Adakah sebuah Tradisi Lisan (dari Para Rasul) yg isi dari Tradisi LISAN tsb berisi daftar kanon Tradisi Lisan Para Rasul?

Pernah dengar apa yang disebut sebagai UUD Kerajaan Inggris bro? Dulu dikenal dengan nama Magna Charta.
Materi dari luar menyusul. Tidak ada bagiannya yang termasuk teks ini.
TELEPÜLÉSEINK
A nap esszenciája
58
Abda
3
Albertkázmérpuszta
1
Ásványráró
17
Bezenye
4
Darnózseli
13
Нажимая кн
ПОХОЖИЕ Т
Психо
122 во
Apakah itu coba cari, ini sekedar untuk anda menambah pengetahuan saja.

Anda baca lagi pertanyaan anda biar tambah pandai ya. anda tanya apakah Rasul pernah memberitahu secara lisan(memberikan Tradisi Lisan) yg berisi daftar kanon pengajaran lisan mereka?
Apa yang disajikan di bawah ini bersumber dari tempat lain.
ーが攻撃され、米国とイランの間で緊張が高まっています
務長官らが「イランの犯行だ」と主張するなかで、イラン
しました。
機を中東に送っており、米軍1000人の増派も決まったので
Coba perhatikan kata daftar kanon, apa yang anda maksud dengan daftar kanon? silahkan perjelas dulu pertanyaan anda yang sama sekali tidak jelas itu.

:mad0261:

Sekali lagi, jangan menyamakan antara Tradisi Suci dengan tradisi/ajaran lisan.
Sudah jelas di thread yg dulu aku buat bukan, bahwa Tradisi Suci tidak bisa disamakan dengan tradisi lisan?
Tradisi Suci bisa disampaikan melalui ajaran/tradisi lisan maupun ajaran/tradisi tertulis.
Kitab Didache, sekalipun ditulis/diajarkan secara tertulis, adalah merupakan bagian dari Tradisi Suci, karena bersumber dari ajaran para rasul yg mengarahkan umat pada kekudusan dan menumbuhkan iman.

Penulis Didache memang masih anonym dan belum diketahui secara pasti siapa penulisnya.
Tapi dalam GK, Didache TIDAK dianggap sebagai pseudo apocrypha ataupun sebagai heretic, tapi justru dipegang teguh sebagai salah satu sumber kekayaan ajaran rasuliah. Buktinya, Didache dijadikan acuan dalam KGK (i.e. KGK #2760)

ADA!!!
Paulus mewarisi jabatan rasul dari Petrus, yang menjadikan Paulus memiliki kepenuhan sebagai seorang rasul.
Lukas mewarisi jabatan rasul dari Paulus, yang menjadikan Lukas memiliki kepenuhan sebagai seorang rasul.
Kalo Lukas atau rasul generasi ke-3 lainnya mewariskan jabatan rasul kepada generasi ke-4, generasi ke-4 meneruskan ke generasi ke-5, dan seterusnya sampai saat ini, apa yg membedakan kepenuhan kerasulan para pewaris jabatan itu di saat ini dengan Lukas/Paulus/Petrus?
Dalam GK, GOT, dan GOO, ada yg namanya jabatan bishop atau diaken seperti yg ditulis dalam 1 Tim 3 : 1 - 16. Dan pewaris/pemegang jabatan bishop ini memiliki kepenuhan kerasulan yg sama seperti Lukas, Paulus, maupun para rasul generasi pertama.